Pelosi's trip was to include stops in Brussels, Egypt and Afghanistan.
Trump said in a letter to the top House lawmaker that postponing Pelosi's "public relations event is totally appropriate.
"We will reschedule this seven-day excursion when the Shutdown is over," Trump said as the closure prompted by Trump's demand for nearly $6 billion in border wall funds approached the four-week mark.
"Obviously, if you would like to make your journey by flying commercial, that would certainly be your prerogative," Trump added.
Pelosi the day earlier had asked the president to delay his planned Jan. 29 State of the Union address citing alleged security challenges prompted by the ongoing partial government shutdown.
The Speaker told reporters Thursday she did not want to proceed with the president's speech because she did not want to have security officials work without pay.
"Maybe he thinks it's OK not to pay people who do work," Pelosi said, referring to Trump. "I don't, and my caucus doesn't either."
The U.S. House Speaker normally uses a military plane for overseas travel and it was on that basis that Trump, as commander in chief, appeared to be acting.
"He postponed her ability to use military air," which must be approved by the Department of Defense, said White House spokeswoman Sarah Sanders.
On Wednesday, Pelosi had written to Trump suggesting he postpone his Jan. 29 State of the Union address because of security concerns during the shutdown.

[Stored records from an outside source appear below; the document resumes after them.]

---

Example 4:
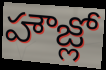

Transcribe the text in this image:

హౌజ్లో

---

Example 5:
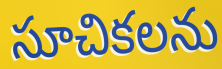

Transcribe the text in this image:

సూచికలను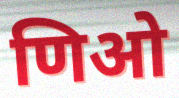
णिओ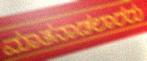
ಮಾತನಾಡಲಾರರುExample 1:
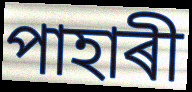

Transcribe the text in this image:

পাহাৰী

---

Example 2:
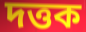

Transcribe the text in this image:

দত্তক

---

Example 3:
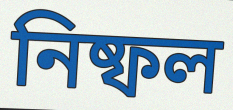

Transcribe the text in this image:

নিষ্ফল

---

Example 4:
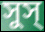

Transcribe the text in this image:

সুস্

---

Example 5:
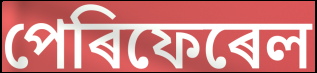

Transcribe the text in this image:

পেৰিফেৰেল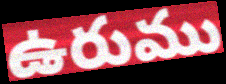
ఉరుము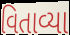
વિતાવ્યાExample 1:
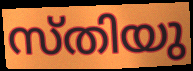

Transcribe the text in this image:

സ്തിയു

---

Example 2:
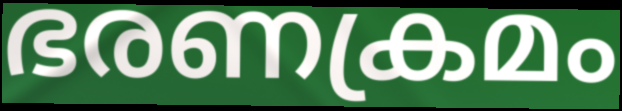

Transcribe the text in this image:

ഭരണക്രമം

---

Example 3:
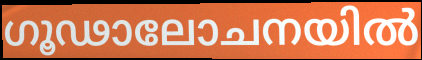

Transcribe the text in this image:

ഗൂഢാലോചനയിൽ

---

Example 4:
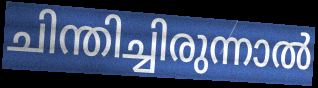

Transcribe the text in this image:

ചിന്തിച്ചിരുന്നാൽ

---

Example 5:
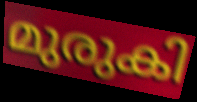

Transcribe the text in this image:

മുരുകിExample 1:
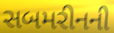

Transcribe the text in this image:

સબમરીનની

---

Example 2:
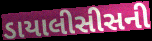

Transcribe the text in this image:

ડાયાલીસીસની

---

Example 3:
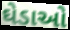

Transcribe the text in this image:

ઘેડાઓ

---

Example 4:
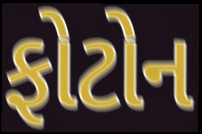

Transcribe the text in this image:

ફોટોન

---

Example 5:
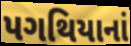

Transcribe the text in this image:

પગથિયાનાંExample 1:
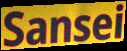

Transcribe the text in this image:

Sansei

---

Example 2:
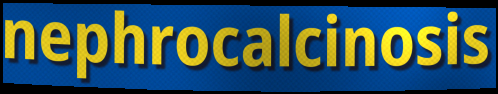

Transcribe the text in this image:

nephrocalcinosis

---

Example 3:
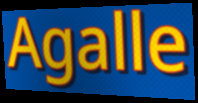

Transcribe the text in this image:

Agalle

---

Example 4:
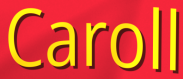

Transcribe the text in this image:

Caroll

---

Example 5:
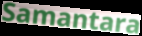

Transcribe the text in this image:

Samantara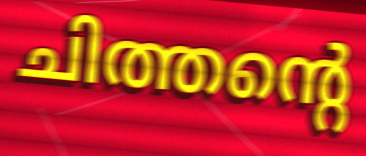
ചിത്തന്റെ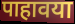
पाहावयाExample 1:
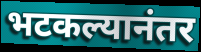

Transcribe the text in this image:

भटकल्यानंतर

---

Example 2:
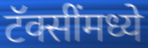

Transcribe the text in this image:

टॅक्सींमध्ये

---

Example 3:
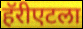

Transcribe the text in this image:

हॅरीएटला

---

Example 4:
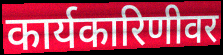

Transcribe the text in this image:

कार्यकारिणीवर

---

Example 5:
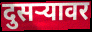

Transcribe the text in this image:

दुसऱ्यावर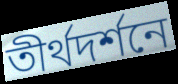
তীর্থদর্শনেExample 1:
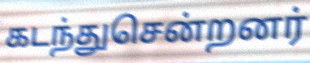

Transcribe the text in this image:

கடந்துசென்றனர்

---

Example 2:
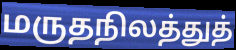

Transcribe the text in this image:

மருதநிலத்துத்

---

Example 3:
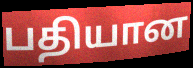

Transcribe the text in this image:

பதியான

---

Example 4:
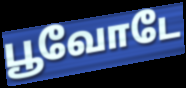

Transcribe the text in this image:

பூவோடே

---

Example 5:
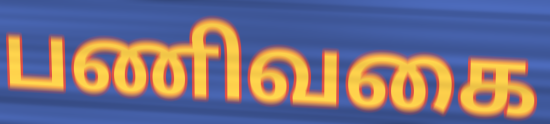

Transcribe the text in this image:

பணிவகைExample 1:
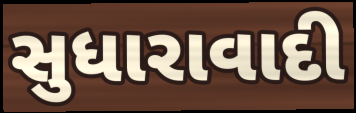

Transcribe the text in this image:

સુધારાવાદી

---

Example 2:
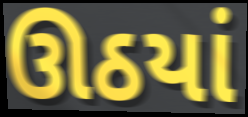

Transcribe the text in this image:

ઊઠયાં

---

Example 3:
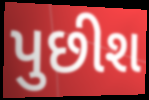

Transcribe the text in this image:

પુછીશ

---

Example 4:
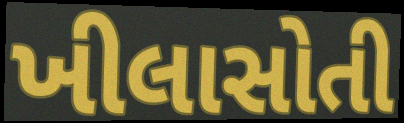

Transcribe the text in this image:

ખીલાસોતી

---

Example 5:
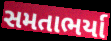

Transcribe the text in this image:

સમતાભર્યા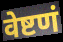
वेष्टणं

Trump's action drew criticism from one of his Republican allies in the Senate.
"One sophomoric response does not deserve another," Republican Senator Lindsey Graham wrote on Twitter. He criticized Pelosi's move on the State of the Union as "blatantly political" but said, "President Trump denying Speaker Pelosi military travel to visit our troops in Afghanistan, our allies in Egypt and NATO is also inappropriate."

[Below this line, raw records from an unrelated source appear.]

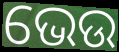
ଭେଉ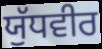
ਯੁੱਧਵੀਰ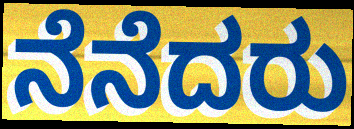
ನೆನೆದರು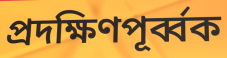
প্রদক্ষিণপূর্ব্বক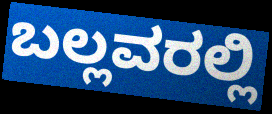
ಬಲ್ಲವರಲ್ಲಿ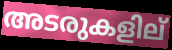
അടരുകളില്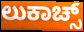
ಲುಕಾಚ್ಸ್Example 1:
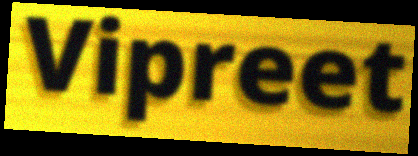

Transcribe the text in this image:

Vipreet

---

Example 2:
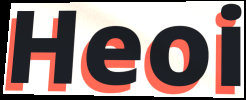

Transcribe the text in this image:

Heoi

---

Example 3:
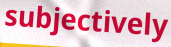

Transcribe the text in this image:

subjectively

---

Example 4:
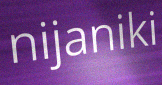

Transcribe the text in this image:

nijaniki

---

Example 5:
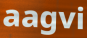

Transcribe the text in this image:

aagvi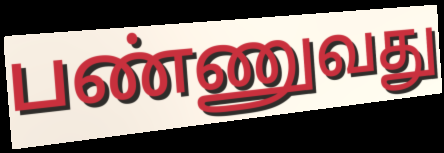
பண்ணுவது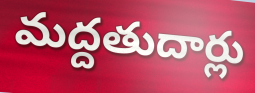
మద్దతుదార్లు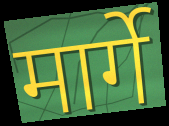
मार्गे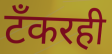
टँकरहीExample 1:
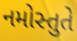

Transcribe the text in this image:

નમોસ્તુતે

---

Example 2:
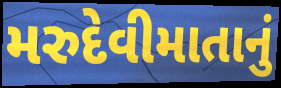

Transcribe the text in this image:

મરુદેવીમાતાનું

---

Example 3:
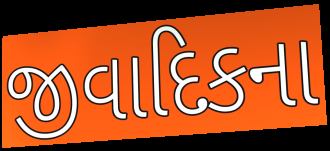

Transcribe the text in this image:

જીવાદિકના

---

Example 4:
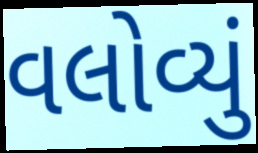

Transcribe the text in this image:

વલોવ્યું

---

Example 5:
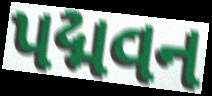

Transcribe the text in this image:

પદ્મવનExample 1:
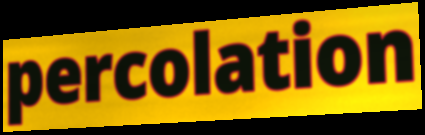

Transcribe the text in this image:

percolation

More than 800,000 federal employees are either working without pay if their duties are deemed essential, or are being forced to stay home from their jobs amid the funding lapse.

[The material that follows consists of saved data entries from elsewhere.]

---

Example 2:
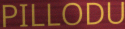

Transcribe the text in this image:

PILLODU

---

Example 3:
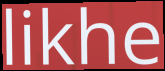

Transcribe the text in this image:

likhe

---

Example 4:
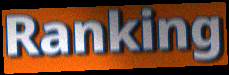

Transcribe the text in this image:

Ranking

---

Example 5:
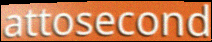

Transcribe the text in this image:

attosecond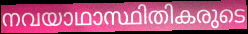
നവയാഥാസ്ഥിതികരുടെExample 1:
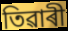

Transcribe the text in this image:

তিৱাৰী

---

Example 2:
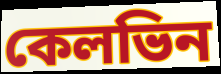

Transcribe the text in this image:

কেলভিন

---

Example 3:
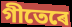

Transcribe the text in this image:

গীতেৰে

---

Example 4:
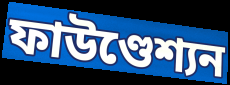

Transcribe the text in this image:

ফাউণ্ডেশ্যন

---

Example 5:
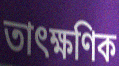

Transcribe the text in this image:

তাৎক্ষণিক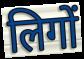
लिगोंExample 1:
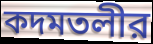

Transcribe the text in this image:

কদমতলীর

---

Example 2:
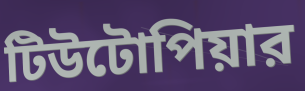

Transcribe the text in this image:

While the Speaker conveyed her letter as a courteous request, it is her decision as to when the House hosts the president for his annual prime-time address to the nation.
The House leader further suggested Trump could conduct the State of the Union from the Oval Office if he so chooses.
The shutdown is already the longest in U.S. government history, and is set to finish its fourth week Saturday.
Trump insists lawmakers provide him the money to fund the construction of his separation barrier along the U.S.-Mexico border, which he originally said Mexico would foot the bill for.
But Democrats have so far uniformly rejected the demand, claiming a wall is inefficient and immoral.
Democrats have passed several bills to reopen the government without the funding, but Trump has worked alongside congressional Republicans to ensure they do not clear the federal legislature.